Ultrasonic-assisted preparation of Fe-MOF with rich oxygen vacancies for efficient oxygen evolution

Metal-Organic Frameworks (MOFs) materials with unique properties have attracted much attention in various fields. However, the limited number of active sites and the time-consuming synthesis process hinder their widespread application. Herein, this work demonstrates the first preparation of highly efficient and stable MOF (Fe-MOF-U) catalysts with enhanced specific surface area, morphology and active sites, through ultrasonic-assisted solvothermal method for oxygen evolution reaction (OER) electrocatalysis. The results show that the crystal size of Fe-MOF-U decreases significantly, and the specific surface area and pore size increase.
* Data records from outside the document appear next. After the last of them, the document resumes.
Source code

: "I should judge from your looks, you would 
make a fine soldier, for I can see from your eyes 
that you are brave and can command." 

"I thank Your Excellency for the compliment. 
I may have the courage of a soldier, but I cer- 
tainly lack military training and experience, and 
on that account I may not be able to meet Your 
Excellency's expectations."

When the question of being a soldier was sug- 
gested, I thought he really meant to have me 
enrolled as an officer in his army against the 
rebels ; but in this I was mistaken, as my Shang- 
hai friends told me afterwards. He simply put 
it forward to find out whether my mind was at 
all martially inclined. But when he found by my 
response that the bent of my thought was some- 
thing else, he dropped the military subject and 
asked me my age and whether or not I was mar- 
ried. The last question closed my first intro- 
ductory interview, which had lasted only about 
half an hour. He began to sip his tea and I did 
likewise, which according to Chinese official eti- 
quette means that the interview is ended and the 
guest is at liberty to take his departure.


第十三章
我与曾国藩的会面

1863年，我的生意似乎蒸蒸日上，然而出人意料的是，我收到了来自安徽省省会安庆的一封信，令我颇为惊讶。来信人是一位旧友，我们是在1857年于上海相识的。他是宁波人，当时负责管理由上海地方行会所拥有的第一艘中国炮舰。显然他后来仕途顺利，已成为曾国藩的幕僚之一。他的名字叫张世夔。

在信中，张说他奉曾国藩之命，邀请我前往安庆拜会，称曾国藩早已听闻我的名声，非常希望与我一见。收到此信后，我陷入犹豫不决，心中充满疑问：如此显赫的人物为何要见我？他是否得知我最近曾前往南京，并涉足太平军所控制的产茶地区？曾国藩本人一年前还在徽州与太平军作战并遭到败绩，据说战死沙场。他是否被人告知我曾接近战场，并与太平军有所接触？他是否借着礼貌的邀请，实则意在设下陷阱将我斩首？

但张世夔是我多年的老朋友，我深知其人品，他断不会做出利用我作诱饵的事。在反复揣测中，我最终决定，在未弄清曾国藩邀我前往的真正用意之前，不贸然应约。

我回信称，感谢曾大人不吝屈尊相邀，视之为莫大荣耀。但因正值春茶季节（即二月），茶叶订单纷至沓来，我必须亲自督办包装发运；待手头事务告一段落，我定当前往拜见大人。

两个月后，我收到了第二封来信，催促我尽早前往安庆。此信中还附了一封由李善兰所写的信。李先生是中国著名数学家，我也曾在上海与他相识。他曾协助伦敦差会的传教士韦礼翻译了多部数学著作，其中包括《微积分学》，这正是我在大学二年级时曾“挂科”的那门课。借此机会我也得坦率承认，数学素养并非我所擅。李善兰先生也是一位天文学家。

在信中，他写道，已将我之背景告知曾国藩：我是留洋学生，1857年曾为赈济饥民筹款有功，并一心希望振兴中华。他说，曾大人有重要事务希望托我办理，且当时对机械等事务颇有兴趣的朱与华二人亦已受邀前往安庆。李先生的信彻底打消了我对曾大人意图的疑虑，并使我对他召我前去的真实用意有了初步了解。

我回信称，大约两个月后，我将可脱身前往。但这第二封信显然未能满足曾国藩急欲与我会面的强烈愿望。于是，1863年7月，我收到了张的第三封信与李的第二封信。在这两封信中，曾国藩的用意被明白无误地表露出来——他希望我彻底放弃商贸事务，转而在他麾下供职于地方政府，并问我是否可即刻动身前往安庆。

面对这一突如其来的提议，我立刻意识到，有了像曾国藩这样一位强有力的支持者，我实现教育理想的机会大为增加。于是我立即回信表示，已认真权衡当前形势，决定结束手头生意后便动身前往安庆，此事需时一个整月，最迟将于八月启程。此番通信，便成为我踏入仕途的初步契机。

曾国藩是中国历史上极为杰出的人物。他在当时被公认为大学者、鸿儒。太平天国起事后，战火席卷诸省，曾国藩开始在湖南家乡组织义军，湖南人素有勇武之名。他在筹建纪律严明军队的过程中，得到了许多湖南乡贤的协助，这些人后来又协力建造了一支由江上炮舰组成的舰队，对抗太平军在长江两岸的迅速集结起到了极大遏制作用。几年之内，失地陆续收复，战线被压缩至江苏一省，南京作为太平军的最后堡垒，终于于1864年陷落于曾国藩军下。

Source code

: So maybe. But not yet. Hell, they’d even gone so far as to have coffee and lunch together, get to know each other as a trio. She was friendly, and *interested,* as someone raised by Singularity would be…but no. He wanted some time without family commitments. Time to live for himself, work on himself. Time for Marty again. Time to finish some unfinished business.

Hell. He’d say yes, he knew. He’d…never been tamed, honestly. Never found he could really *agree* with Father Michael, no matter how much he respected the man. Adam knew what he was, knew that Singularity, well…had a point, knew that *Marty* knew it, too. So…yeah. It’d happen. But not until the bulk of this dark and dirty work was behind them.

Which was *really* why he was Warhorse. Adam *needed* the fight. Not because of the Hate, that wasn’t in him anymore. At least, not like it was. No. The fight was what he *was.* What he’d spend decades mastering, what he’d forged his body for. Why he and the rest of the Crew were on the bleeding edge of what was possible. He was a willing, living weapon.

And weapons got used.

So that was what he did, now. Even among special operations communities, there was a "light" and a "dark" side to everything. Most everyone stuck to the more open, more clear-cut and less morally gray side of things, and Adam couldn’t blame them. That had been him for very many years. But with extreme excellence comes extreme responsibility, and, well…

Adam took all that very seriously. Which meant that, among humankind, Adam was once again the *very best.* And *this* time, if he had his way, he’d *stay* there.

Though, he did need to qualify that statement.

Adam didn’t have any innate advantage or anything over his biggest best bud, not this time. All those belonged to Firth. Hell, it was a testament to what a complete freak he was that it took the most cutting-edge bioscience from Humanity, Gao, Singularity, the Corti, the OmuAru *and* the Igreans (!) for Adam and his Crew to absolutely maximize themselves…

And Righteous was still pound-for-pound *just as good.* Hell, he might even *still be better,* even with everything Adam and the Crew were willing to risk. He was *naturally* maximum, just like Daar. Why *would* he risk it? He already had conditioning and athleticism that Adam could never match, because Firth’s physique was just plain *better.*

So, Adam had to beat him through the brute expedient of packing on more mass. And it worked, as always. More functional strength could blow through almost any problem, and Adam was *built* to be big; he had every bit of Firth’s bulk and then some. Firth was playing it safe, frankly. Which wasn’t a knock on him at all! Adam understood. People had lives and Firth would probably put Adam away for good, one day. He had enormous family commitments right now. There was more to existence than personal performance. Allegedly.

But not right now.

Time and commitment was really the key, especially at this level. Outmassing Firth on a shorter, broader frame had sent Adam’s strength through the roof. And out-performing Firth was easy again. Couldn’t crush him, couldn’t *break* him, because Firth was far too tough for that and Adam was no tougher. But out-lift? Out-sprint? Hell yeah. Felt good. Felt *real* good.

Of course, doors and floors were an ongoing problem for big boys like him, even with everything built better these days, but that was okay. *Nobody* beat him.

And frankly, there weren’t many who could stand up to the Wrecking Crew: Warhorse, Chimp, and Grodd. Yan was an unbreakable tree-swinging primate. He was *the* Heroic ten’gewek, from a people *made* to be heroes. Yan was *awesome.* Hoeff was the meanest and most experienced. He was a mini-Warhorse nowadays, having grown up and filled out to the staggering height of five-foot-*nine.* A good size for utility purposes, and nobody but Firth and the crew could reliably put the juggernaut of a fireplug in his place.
In addition, many oxygen vacancies are produced in the crystal, making the reaction intermediates easier to form and thus improving the catalyst's oxygen evolution performance. The overpotential of Fe-MOF-U catalyst at 10 mA cm−2 is 221 mV, which is lower than that of the conventional solvothermal synthesized Fe-MOF-S (237 mV). Furthermore, the turnover frequency of the Fe-MOF-U catalyst is 3.32 s−1 at the overpotential of 300 mV, which is 5 times higher than that of Fe-MOF-S (0.70 s−1). In situ Raman and methanol molecular probe tests indicate a weakened adsorption of *OH on the Fe-MOF-U surface. DFT calculations are consistent with the characterization results, both proving that the ultrasonic-assisted solvothermal method can generate specific oxygen vacancy (μ3-O defect) in Fe-MOF-U which improved OER performance. This study provides a new idea for the morphology controlling and defect introduction of MOF and a new approach for its application.